I have tried to do similiar things in the past and have wound up having a church full of other CHristians wanting to come to a church that is "cooler" though I care for these people, I was desirous of providing a church for my nonChristian friends not a new service for unsatisfied Christians we must watch that we don't build churches only of discontent Christians
I believe that whenever we create power bases of this incredible size we cause corruption. That the politics of this power, will always cause us to compromise in some way. I do not believe leaders should be put under this strain. I believe we can and should seek to remain free from the stain of power. the emerging church is now developing the credibility, and the notoriety to become a significant power structure, I as a leader must seek to become not a power weilder, but a servant of all.
I do believe that the increasingly post modern world requires a more relational style of outreach, as well as a more relational structure. But I applaud the efforts of all of my friends to make the truth of Jesus love known to all.
Saturday, November 05, 2005
We batted well last weekend. I held up my end of the tail. Got eight runs, and wasn't out when our innings were over. Those eight runs included my first boundry, so I was pretty excited.
I was also very glad we were batting instead of fielding. I attempted to adjust my bowling action a bit to be quicker and a bit flatter, wanting to cut down on my bounce. The results were, I completely lost my form. I was all over the place, I was worried if the captain gave me the ball, I wouldn't have been able to hit the pitch. But we batted. What a relief!!!
Over the week I didn't get to the nets because it was raining a bit and I was very busy. But I started to pull it back together at training on Thursday. Yesterday morning I bowled a few before the match and I felt pretty good, I wanted the ball.
I fielded energetically as I usually do. Saved a few runs, but dropped a catch. Luckily my drop didn't cost us much. Late in our innings they gave me the ball, and I was hoping things would go alright. The ball was coming out really well. I bowled two overs and they only scored three off of me. I was dropped once at slip but it was a very difficult catch. But the ball was really turning, bouncing nice and high, and I even bowled a wrong'in that completely fooled the batter. The other bowler wound up taking the eighth wicket, but they didn't have the last two batsmen, so they were all out for 120 and we won by ninety odd runs. I was disappointed though, because I really wanted to keep bowling.

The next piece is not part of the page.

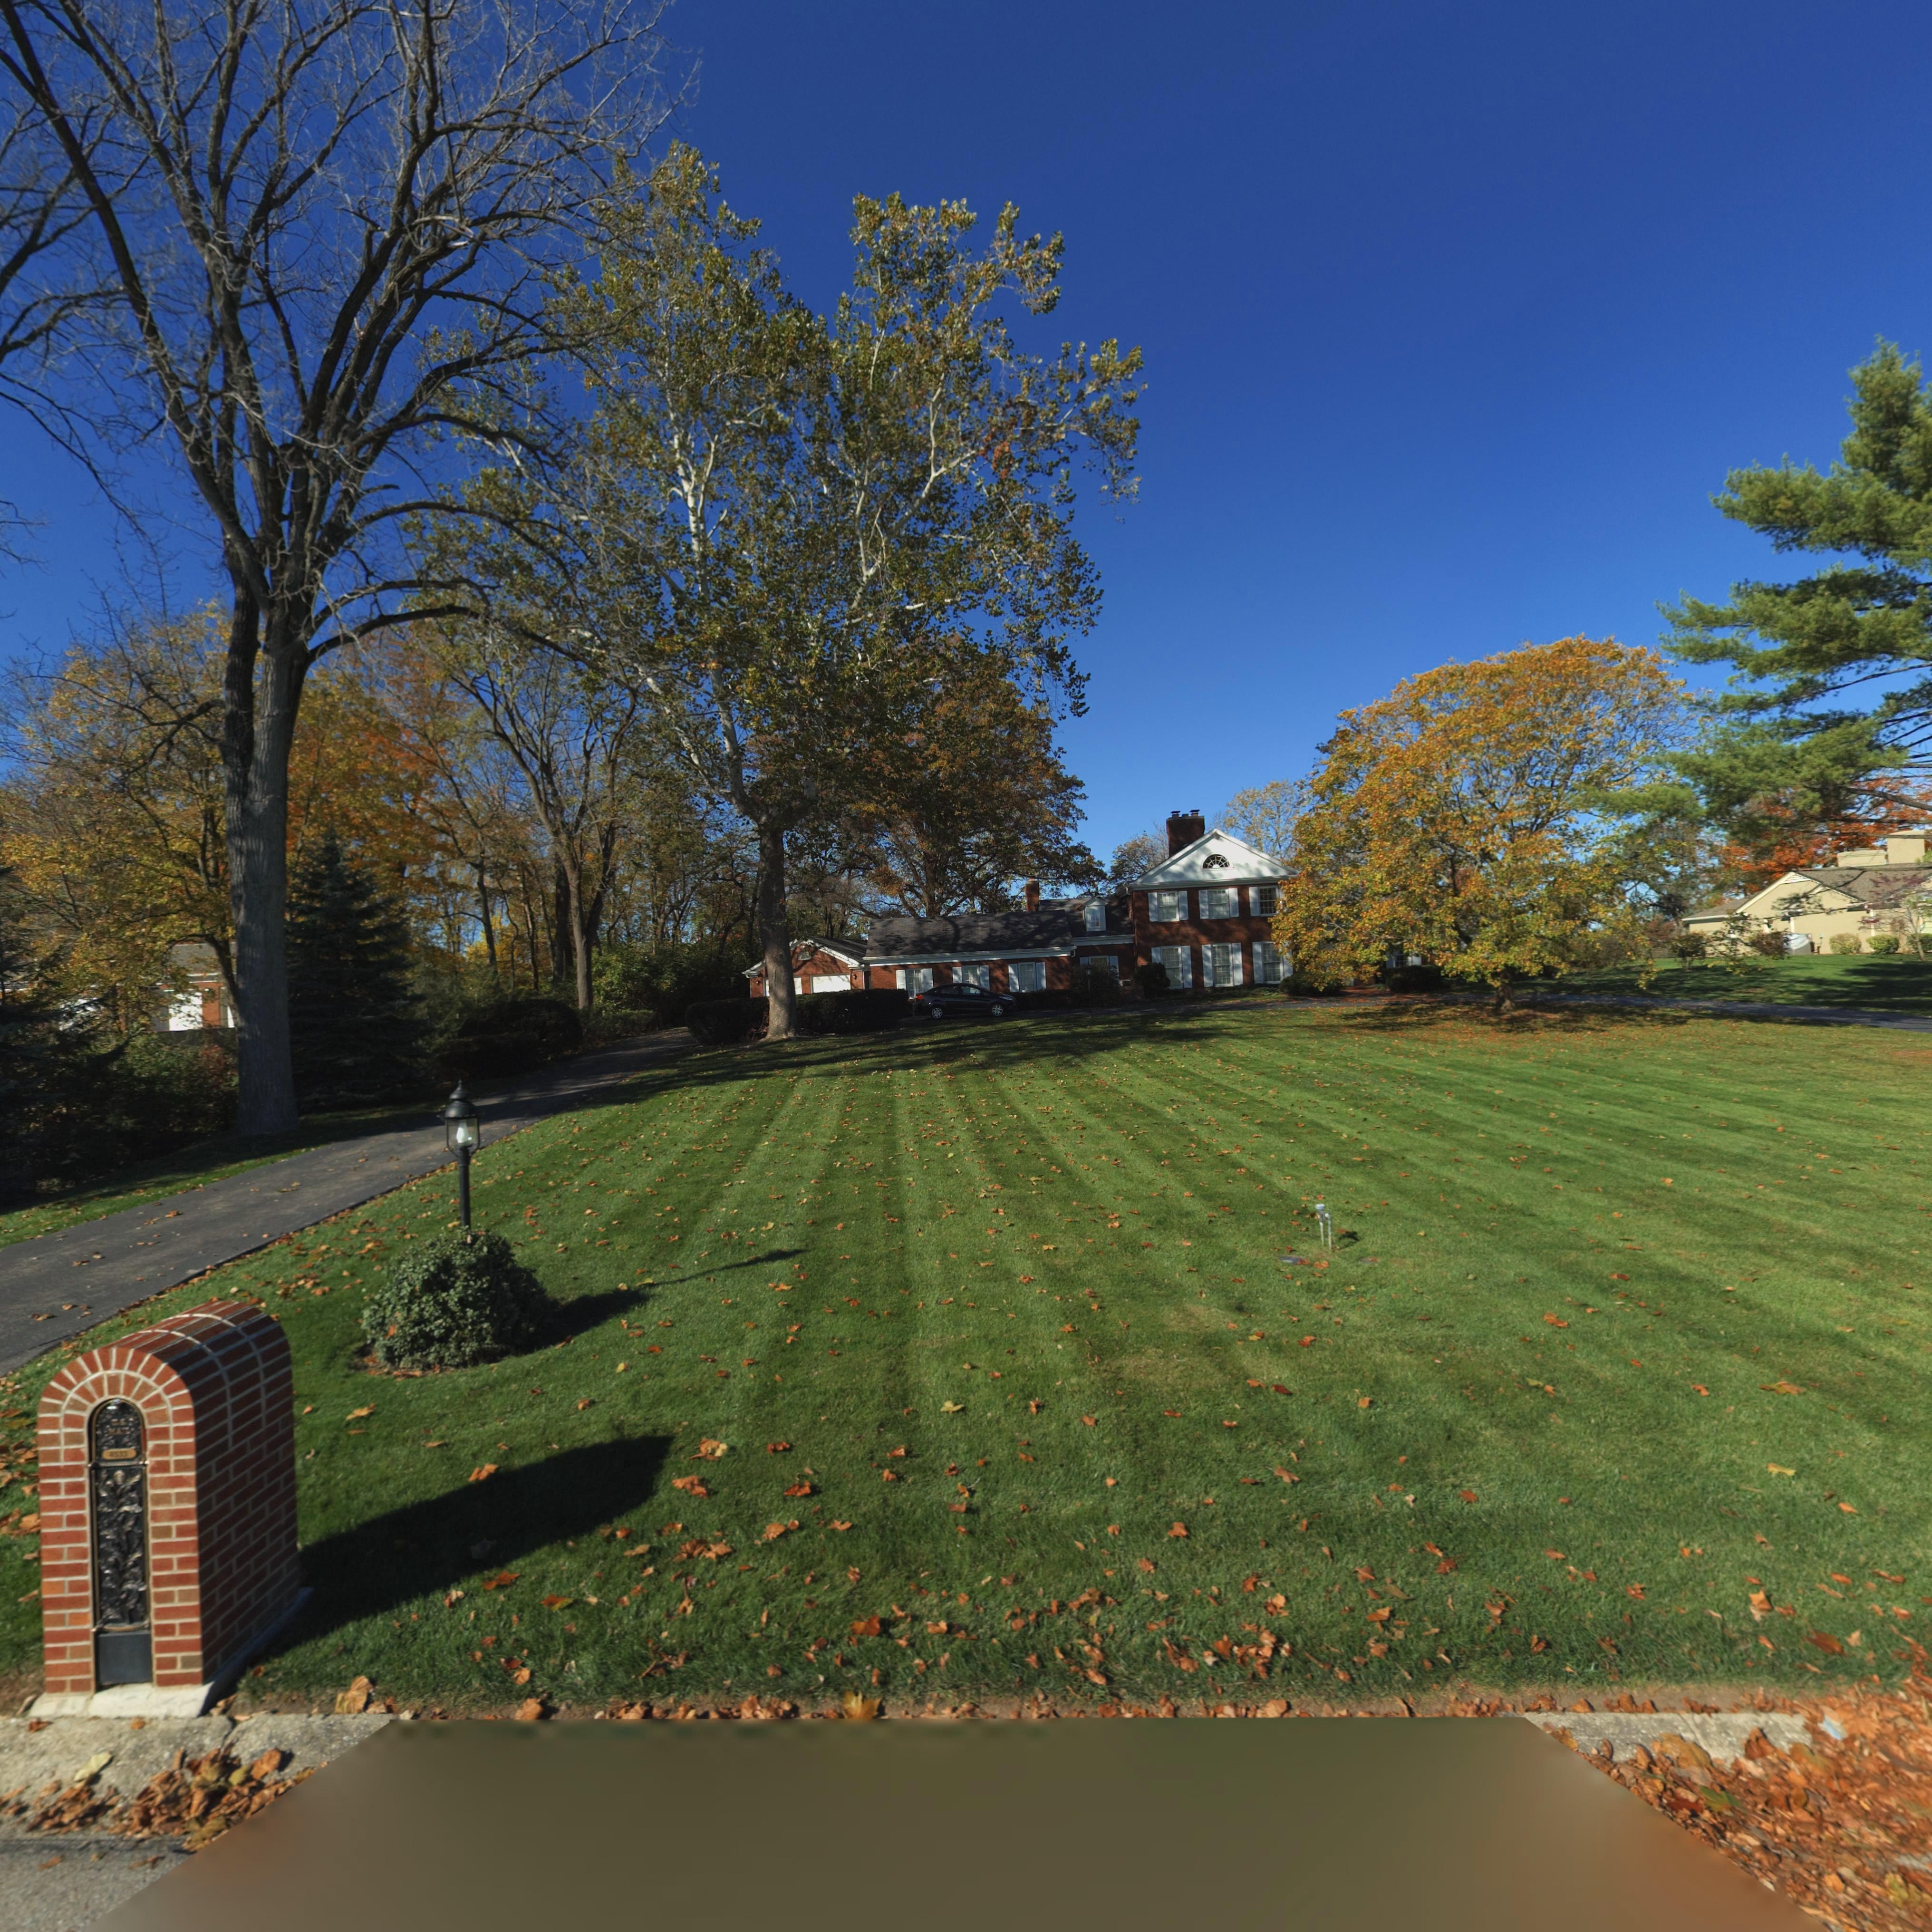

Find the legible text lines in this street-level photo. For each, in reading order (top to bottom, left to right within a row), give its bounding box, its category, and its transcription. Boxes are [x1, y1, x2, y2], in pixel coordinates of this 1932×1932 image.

[108, 1450, 128, 1458] StreetNumber: 4533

Made me very anxious to get back out on the pitch, I love this game
Over the next few days I will write down some of my insights over the past few days, but the biggest things in relation to the internet were...
I find myself being very reactive online. Although I think I am like that in real life to some extent online it seems much more so. It would make me appear unbalanced I am guessing. I tend to fight against things so hard that I don't present a balanced world view, though I atleast feel I hold one.
I spend entirely too much time on forums, where most people would rather argue, than stretch their own minds, and be challenged. This taps into my "warrior nature" which is probably not the part of myself I need to be nurturing at the moment.
If I were to spend less time online, but actually used it more creatively and inteligently I could probably accomplish more, and enjoy myself more.
And, it is very cool how many real life friends I have made through the internet.